12 “As surely as the Lord your God lives,” she replied, “I don’t have any bread—only a handful of flour in a jar and a little olive oil in a jug. I am gathering a few sticks to take home and make a meal for myself and my son, that we may eat it—and die.”
I Kings 17:7-24
When my season of pain, which began almost exactly two years ago now, stretched from somewhat-normal and barely-tolerable to declaratively-bizarre and beyond-barely-tolerable, a dear friend who has suffered such sent me a dear book by Amy Carmichael, a strong, independent woman who had experienced the loss of her physicality and lived with stabbing, dulling, chronic pain that is hard to describe to anyone who has not experienced it. Amy was a missionary in India and persevered in doing great works there despite a debilitating injury to her back which literally left her flattened many days at a time.
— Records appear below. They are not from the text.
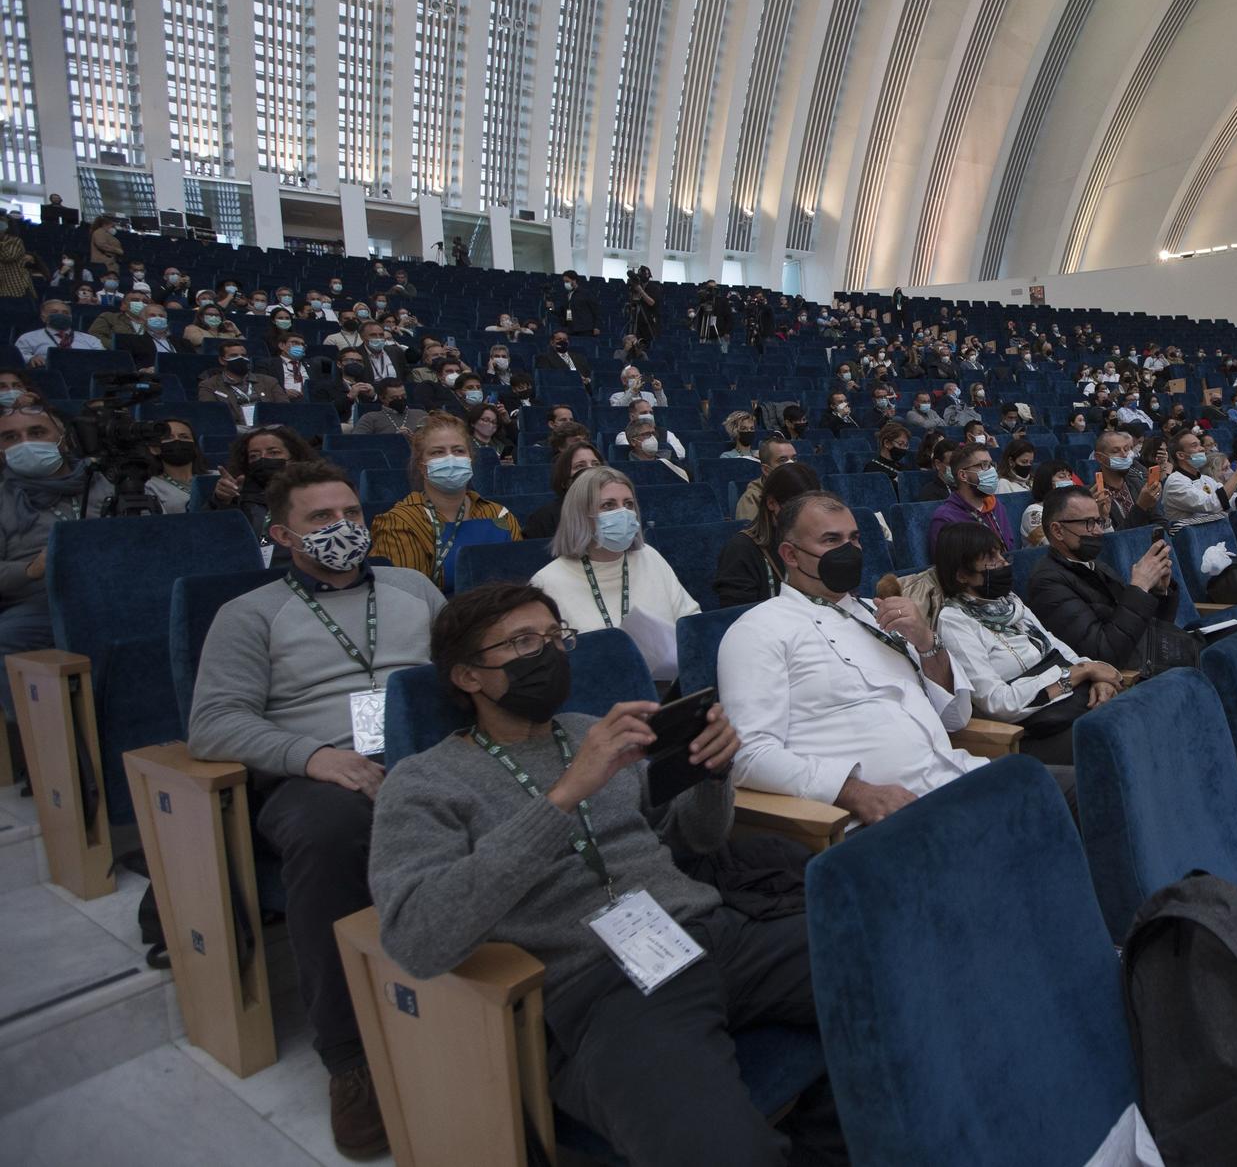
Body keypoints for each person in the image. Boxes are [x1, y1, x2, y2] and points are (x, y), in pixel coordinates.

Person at [370, 582, 844, 1167]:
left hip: (713, 933)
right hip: (603, 987)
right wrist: (566, 795)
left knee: (898, 970)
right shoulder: (424, 782)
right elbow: (418, 938)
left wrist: (710, 773)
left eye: (553, 637)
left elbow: (694, 837)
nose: (547, 653)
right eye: (522, 642)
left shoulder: (589, 730)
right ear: (468, 676)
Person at [189, 461, 448, 1158]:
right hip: (317, 772)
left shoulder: (413, 587)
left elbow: (463, 663)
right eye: (320, 519)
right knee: (331, 834)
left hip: (423, 750)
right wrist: (314, 757)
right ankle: (350, 1058)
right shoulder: (248, 615)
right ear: (280, 534)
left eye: (351, 514)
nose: (343, 528)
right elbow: (213, 723)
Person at [718, 493, 1000, 826]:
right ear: (790, 554)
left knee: (1061, 789)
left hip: (957, 776)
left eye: (854, 539)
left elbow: (955, 718)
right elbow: (749, 756)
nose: (848, 551)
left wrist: (927, 642)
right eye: (831, 540)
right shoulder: (759, 630)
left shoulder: (881, 612)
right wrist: (853, 792)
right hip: (889, 814)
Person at [933, 523, 1120, 764]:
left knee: (1136, 718)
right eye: (991, 557)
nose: (1004, 562)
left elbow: (1054, 646)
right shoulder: (954, 622)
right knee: (1118, 742)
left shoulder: (1008, 602)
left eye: (1001, 553)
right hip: (1033, 731)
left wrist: (1095, 676)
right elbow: (998, 703)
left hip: (1074, 704)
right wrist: (1077, 673)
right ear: (962, 575)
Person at [0, 403, 117, 742]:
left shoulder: (105, 482)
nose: (25, 442)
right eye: (10, 437)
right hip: (40, 602)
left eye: (37, 432)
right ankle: (51, 752)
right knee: (6, 637)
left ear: (63, 438)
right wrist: (31, 568)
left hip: (114, 590)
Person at [531, 467, 701, 679]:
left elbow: (690, 623)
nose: (623, 513)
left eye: (628, 504)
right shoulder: (546, 582)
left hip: (667, 686)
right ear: (580, 515)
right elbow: (550, 667)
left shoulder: (650, 557)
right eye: (608, 505)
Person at [1023, 485, 1178, 672]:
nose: (1097, 531)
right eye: (1088, 523)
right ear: (1057, 531)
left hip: (1152, 658)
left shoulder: (1096, 565)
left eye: (1098, 521)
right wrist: (1139, 587)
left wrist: (1158, 592)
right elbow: (1104, 655)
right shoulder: (1047, 583)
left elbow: (1153, 628)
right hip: (1128, 679)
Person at [370, 415, 521, 588]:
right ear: (422, 466)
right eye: (437, 452)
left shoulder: (500, 514)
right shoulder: (400, 522)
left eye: (458, 451)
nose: (450, 459)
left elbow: (518, 582)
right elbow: (406, 598)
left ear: (470, 459)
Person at [716, 461, 822, 607]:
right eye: (795, 509)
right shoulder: (740, 550)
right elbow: (738, 616)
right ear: (772, 503)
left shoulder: (816, 541)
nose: (805, 518)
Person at [208, 426, 320, 546]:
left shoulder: (318, 491)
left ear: (294, 458)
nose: (263, 459)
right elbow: (213, 537)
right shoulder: (238, 494)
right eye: (254, 456)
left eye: (273, 453)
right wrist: (223, 501)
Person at [927, 442, 1016, 552]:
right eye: (984, 465)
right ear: (963, 475)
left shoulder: (997, 506)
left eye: (991, 465)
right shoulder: (945, 519)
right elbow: (948, 565)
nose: (991, 471)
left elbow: (1010, 548)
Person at [1162, 428, 1237, 532]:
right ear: (1181, 455)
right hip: (1190, 541)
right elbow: (1212, 504)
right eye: (1195, 445)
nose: (1201, 448)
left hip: (1213, 534)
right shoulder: (1175, 482)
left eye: (1200, 444)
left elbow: (1235, 503)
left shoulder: (1206, 479)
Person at [523, 440, 606, 540]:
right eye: (580, 466)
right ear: (564, 481)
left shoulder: (615, 508)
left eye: (596, 464)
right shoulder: (543, 518)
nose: (591, 470)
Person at [196, 340, 288, 424]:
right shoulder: (209, 385)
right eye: (234, 356)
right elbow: (211, 414)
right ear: (222, 360)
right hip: (236, 428)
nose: (240, 359)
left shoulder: (269, 381)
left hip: (268, 426)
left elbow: (284, 408)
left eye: (243, 356)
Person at [1091, 430, 1162, 531]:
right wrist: (1141, 507)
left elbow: (1161, 522)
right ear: (1100, 458)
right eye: (1116, 451)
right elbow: (1113, 540)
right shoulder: (1095, 496)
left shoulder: (1139, 484)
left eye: (1126, 449)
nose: (1124, 455)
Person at [143, 417, 209, 514]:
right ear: (154, 449)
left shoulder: (215, 476)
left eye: (184, 437)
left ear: (195, 446)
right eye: (168, 438)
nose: (177, 440)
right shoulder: (150, 486)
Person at [16, 298, 106, 364]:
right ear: (43, 317)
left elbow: (102, 357)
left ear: (71, 317)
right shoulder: (28, 338)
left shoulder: (91, 339)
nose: (60, 315)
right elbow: (18, 355)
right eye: (54, 312)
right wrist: (31, 358)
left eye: (65, 313)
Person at [733, 436, 799, 522]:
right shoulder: (751, 499)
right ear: (766, 470)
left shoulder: (806, 487)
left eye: (794, 459)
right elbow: (752, 533)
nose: (791, 464)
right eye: (782, 460)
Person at [1018, 459, 1081, 547]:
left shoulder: (1072, 508)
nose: (1069, 481)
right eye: (1062, 477)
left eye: (1070, 477)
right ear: (1046, 482)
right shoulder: (1033, 512)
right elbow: (1050, 543)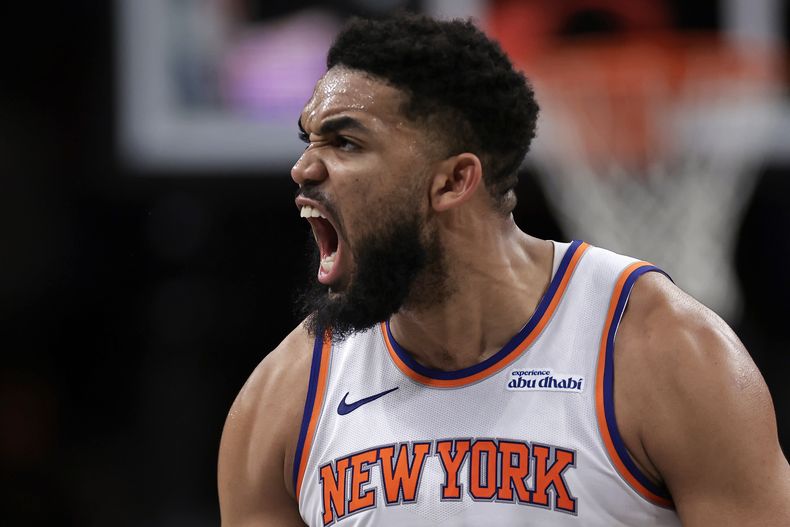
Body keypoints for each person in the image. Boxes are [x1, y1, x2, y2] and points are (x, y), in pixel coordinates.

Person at [217, 13, 790, 527]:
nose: (303, 168)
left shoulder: (662, 352)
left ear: (452, 182)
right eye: (308, 140)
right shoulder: (284, 401)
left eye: (344, 141)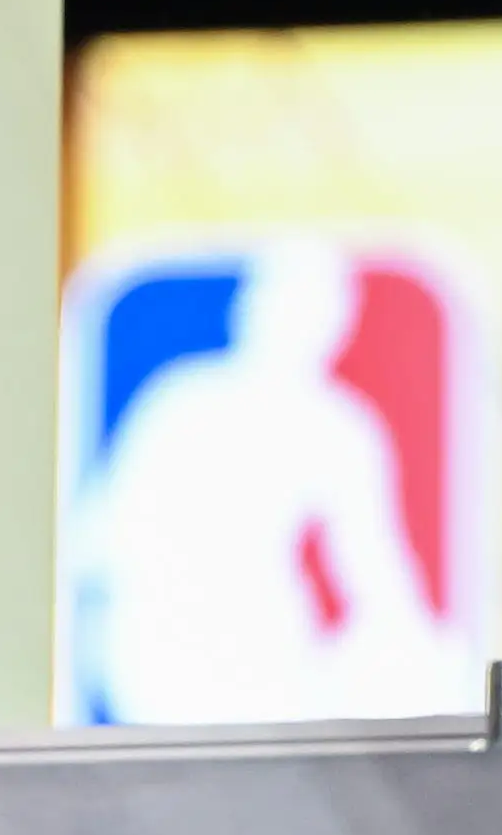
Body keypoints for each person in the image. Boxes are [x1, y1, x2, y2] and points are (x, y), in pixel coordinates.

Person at [76, 242, 475, 721]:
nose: (291, 324)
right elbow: (95, 539)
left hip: (261, 661)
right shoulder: (181, 401)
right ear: (249, 310)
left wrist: (423, 660)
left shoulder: (336, 427)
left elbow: (377, 575)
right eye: (281, 307)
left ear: (334, 329)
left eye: (310, 314)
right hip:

One of her greatest gifts among the varied kingdom seeds she sowed is a book written by one in pain for those in pain. (As I struggle through typing this short entry because my dictation program isn’t working but I’m determined to get this down, I awe even more at her ability to write while she suffered so. Thank you, Lord, for allowing her that privilege!).
What prompts me to share a brief portion of this wonderful work is an email I received from a dear friend who is experiencing as an onlooker and caretaker the overwhelming, beyond-belief agony of a beloved family member. Because I have been where I’ve been, I believe I really can know and understand her pain. But for those who may not have experienced these days, I want to share Amy’s writing, because it gives you a tiny bathroom window view into some days of suffering. I know you care, but it can be bewildering to understand. This particular entry by Amy, which is based on the story above in I Kings 17, speaks so well to what happens to people as the days of grief get long. As you read this, think of someone you know who has or is suffering loss, and go to your knees and beg God to show up — it is such a kind mercy to give…
Amy writes,
“I do not think we reach the place where we have ‘not anything in the house’ until he whom men call Pain has raided us more than once or twice. The hardest days of the trouble that follows accident or illness are not the first days. They are the days later on, when a new assault of that strangely dreadful power finds us, as it were, at his feet defenseless.
On such days we are like the sailors of the psalm who do business in great waters: they mount up to the heaven, they go down again to the depths; their soul is melted because of trouble. And as the pretty songs of the Pippas of the earth ripple past us, we are only moved to a weary negation of their easy assertion. For though the lark’s on the wing, the snails on the thorn, and though well our hearts know that God’s in His heaven, all’s not right with the world….
But we have a God whose love is courageous. He trusts us to trust Him through the blind hours before we find our pot of oil, which indeed is always in the house. ‘Some of Love’s secrets reveal others, and therefore between lovers there is recognition,” so it is written in Ramon Lull’s Book of the Lover and the Beloved. And it is one of the dearest secrets of love, that the lover can recognize as by some heavenly instinct the Presence of his Beloved, although he does not see Him. ‘Whom having not seen, ye love; in whom, though now ye see Him not, ye rejoice” — thank God for the secrets of love.” Amy Carmichael, “Not Anything in the House,” Rose from Brier
I have left out so much of what Amy wrote — I do recommend strongly you find a copy of this book and read the entirety. Many blessings and much gratitude to all of you who care so deeply for someone who sees only a handful of flour and a little olive oil in their jug today.